Input for this task START

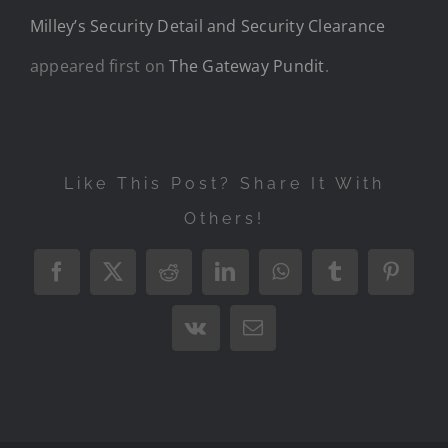
Milley’s Security Detail and Security Clearance
appeared first on
The Gateway Pundit
.
Like This Post? Share It With
Others!
Facebook
X
Reddit
LinkedIn
WhatsApp
Tumblr
Pintere
Vk
Email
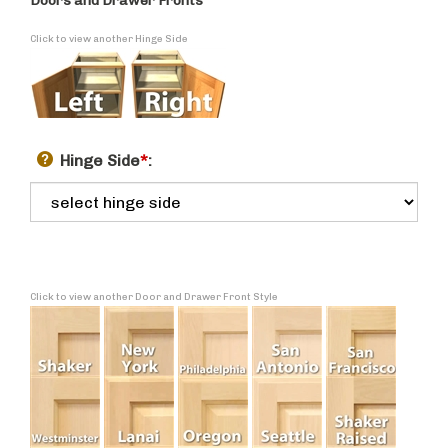
Doors and Drawer Fronts
Click to view another Hinge Side
Hinge Side
*
:
Click to view another Door and Drawer Front Style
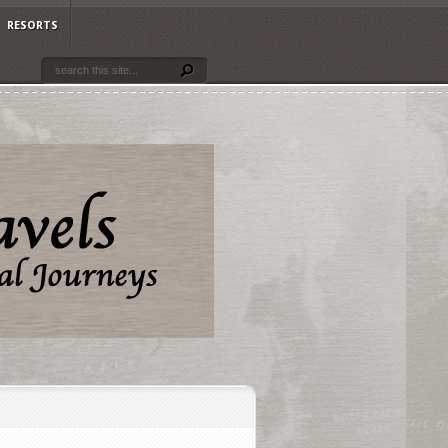
RESORTS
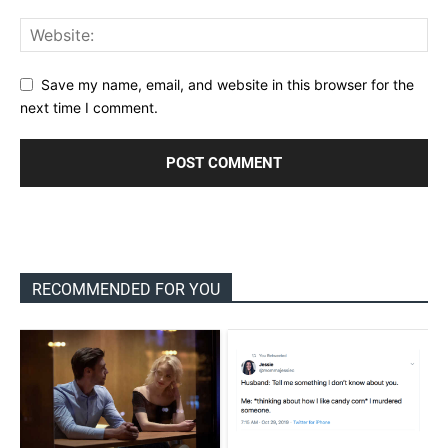
Save my name, email, and website in this browser for the
next time I comment.
RECOMMENDED FOR YOU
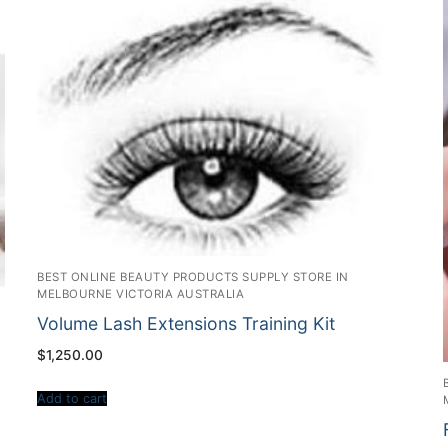
BEST ONLINE BEAUTY PRODUCTS SUPPLY STORE IN
MELBOURNE VICTORIA AUSTRALIA
Volume Lash Extensions Training Kit
$
1,250.00
Add to cart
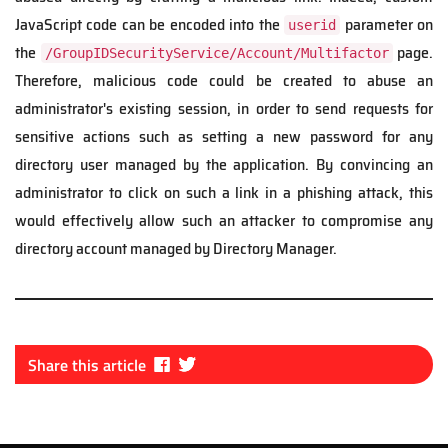
JavaScript code can be encoded into the
parameter on
userid
the
page.
/GroupIDSecurityService/Account/Multifactor
Therefore, malicious code could be created to abuse an
administrator's existing session, in order to send requests for
sensitive actions such as setting a new password for any
directory user managed by the application. By convincing an
administrator to click on such a link in a phishing attack, this
would effectively allow such an attacker to compromise any
directory account managed by Directory Manager.
Fa
Tw
Share this article
ce
itt
bo
er
ok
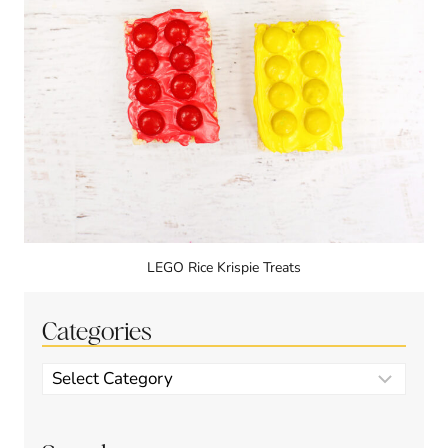
LEGO Rice Krispie Treats
Categories
Categories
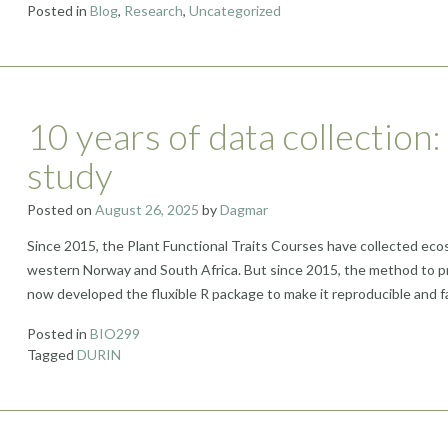
Posted in
Blog
,
Research
,
Uncategorized
10 years of data collection:
study
Posted on
August 26, 2025
by
Dagmar
Since 2015, the Plant Functional Traits Courses have collected ecos
western Norway and South Africa. But since 2015, the method to pr
now developed the fluxible R package to make it reproducible and f
Posted in
BIO299
Tagged
DURIN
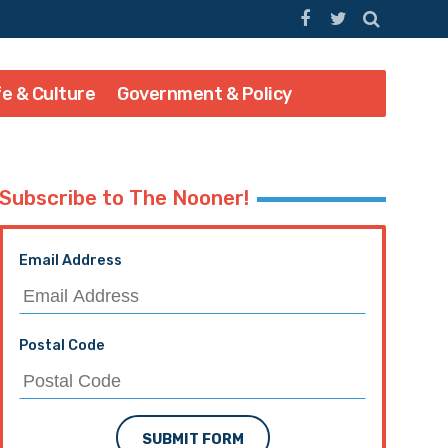
fe & Culture
Government & Policy
Subscribe to The Nooner!
Email Address
Postal Code
SUBMIT FORM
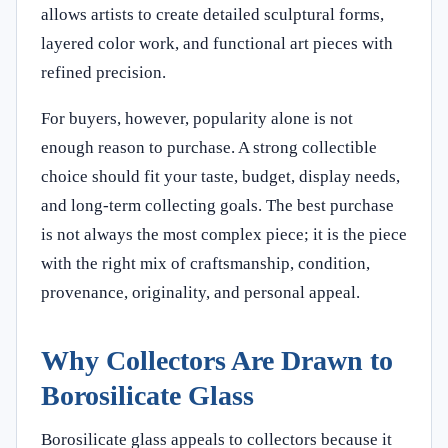
allows artists to create detailed sculptural forms,
layered color work, and functional art pieces with
refined precision.
For buyers, however, popularity alone is not
enough reason to purchase. A strong collectible
choice should fit your taste, budget, display needs,
and long-term collecting goals. The best purchase
is not always the most complex piece; it is the piece
with the right mix of craftsmanship, condition,
provenance, originality, and personal appeal.
Why Collectors Are Drawn to
Borosilicate Glass
Borosilicate glass appeals to collectors because it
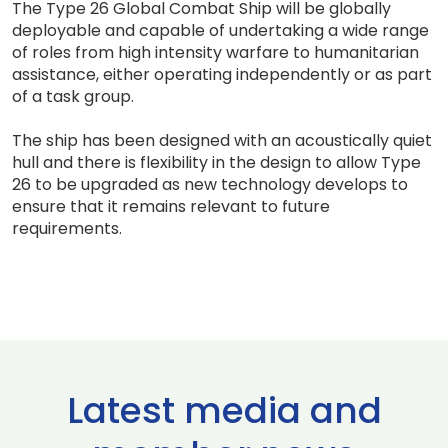
The Type 26 Global Combat Ship will be globally
deployable and capable of undertaking a wide range
of roles from high intensity warfare to humanitarian
assistance, either operating independently or as part
of a task group.
The ship has been designed with an acoustically quiet
hull and there is flexibility in the design to allow Type
26 to be upgraded as new technology develops to
ensure that it remains relevant to future
requirements.
Latest media and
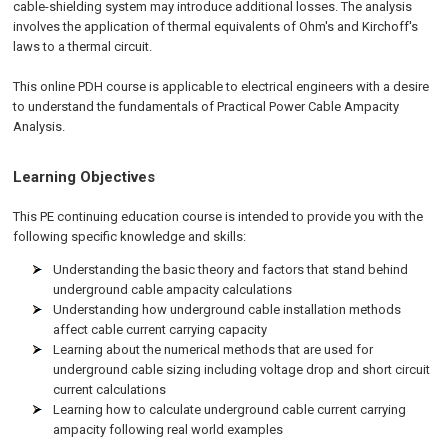
cable-shielding system may introduce additional losses. The analysis
involves the application of thermal equivalents of Ohm's and Kirchoff's
laws to a thermal circuit.
This online PDH course is applicable to electrical engineers with a desire
to understand the fundamentals of Practical Power Cable Ampacity
Analysis.
Learning Objectives
This PE continuing education course is intended to provide you with the
following specific knowledge and skills:
Understanding the basic theory and factors that stand behind
underground cable ampacity calculations
Understanding how underground cable installation methods
affect cable current carrying capacity
Learning about the numerical methods that are used for
underground cable sizing including voltage drop and short circuit
current calculations
Learning how to calculate underground cable current carrying
ampacity following real world examples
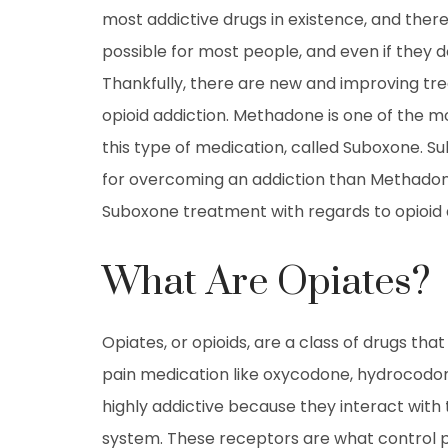
most addictive drugs in existence, and theref
possible for most people, and even if they 
Thankfully, there are new and improving tre
opioid addiction. Methadone is one of the 
this type of medication, called Suboxone. S
for overcoming an addiction than Methadon
Suboxone treatment with regards to opioid 
What Are Opiates?
Opiates, or opioids, are a class of drugs that 
pain medication like oxycodone, hydrocodon
highly addictive because they interact with 
system. These receptors are what control p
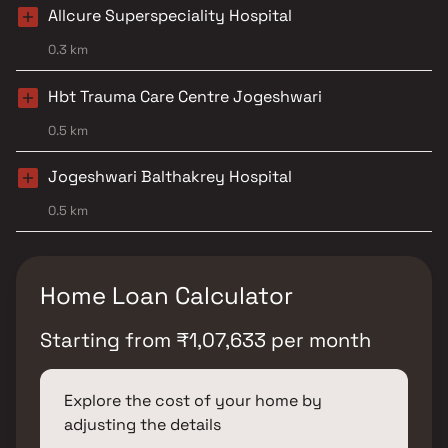
Allcure Superspeciality Hospital
0.3 km
Hbt Trauma Care Centre Jogeshwari
0.5 km
Jogeshwari Balthakrey Hospital
0.5 km
Home Loan Calculator
Starting from
₹
1,07,633
per month
Explore the cost of your home by
adjusting the details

Input for this task END

What you will do:
All that is needed is an exact copy of the lines from the top of the entries through the line containing "Add to cart", pictures left out.

Exercise output:
Milley’s Security Detail and Security Clearance
appeared first on
The Gateway Pundit
.
Like This Post? Share It With
Others!
Facebook
X
Reddit
LinkedIn
WhatsApp
Tumblr
Pintere
Vk
Email
Doors and Drawer Fronts
Click to view another Hinge Side
Hinge Side
*
:
Click to view another Door and Drawer Front Style
RESORTS
Save my name, email, and website in this browser for the
next time I comment.
RECOMMENDED FOR YOU
BEST ONLINE BEAUTY PRODUCTS SUPPLY STORE IN
MELBOURNE VICTORIA AUSTRALIA
Volume Lash Extensions Training Kit
$
1,250.00
Add to cart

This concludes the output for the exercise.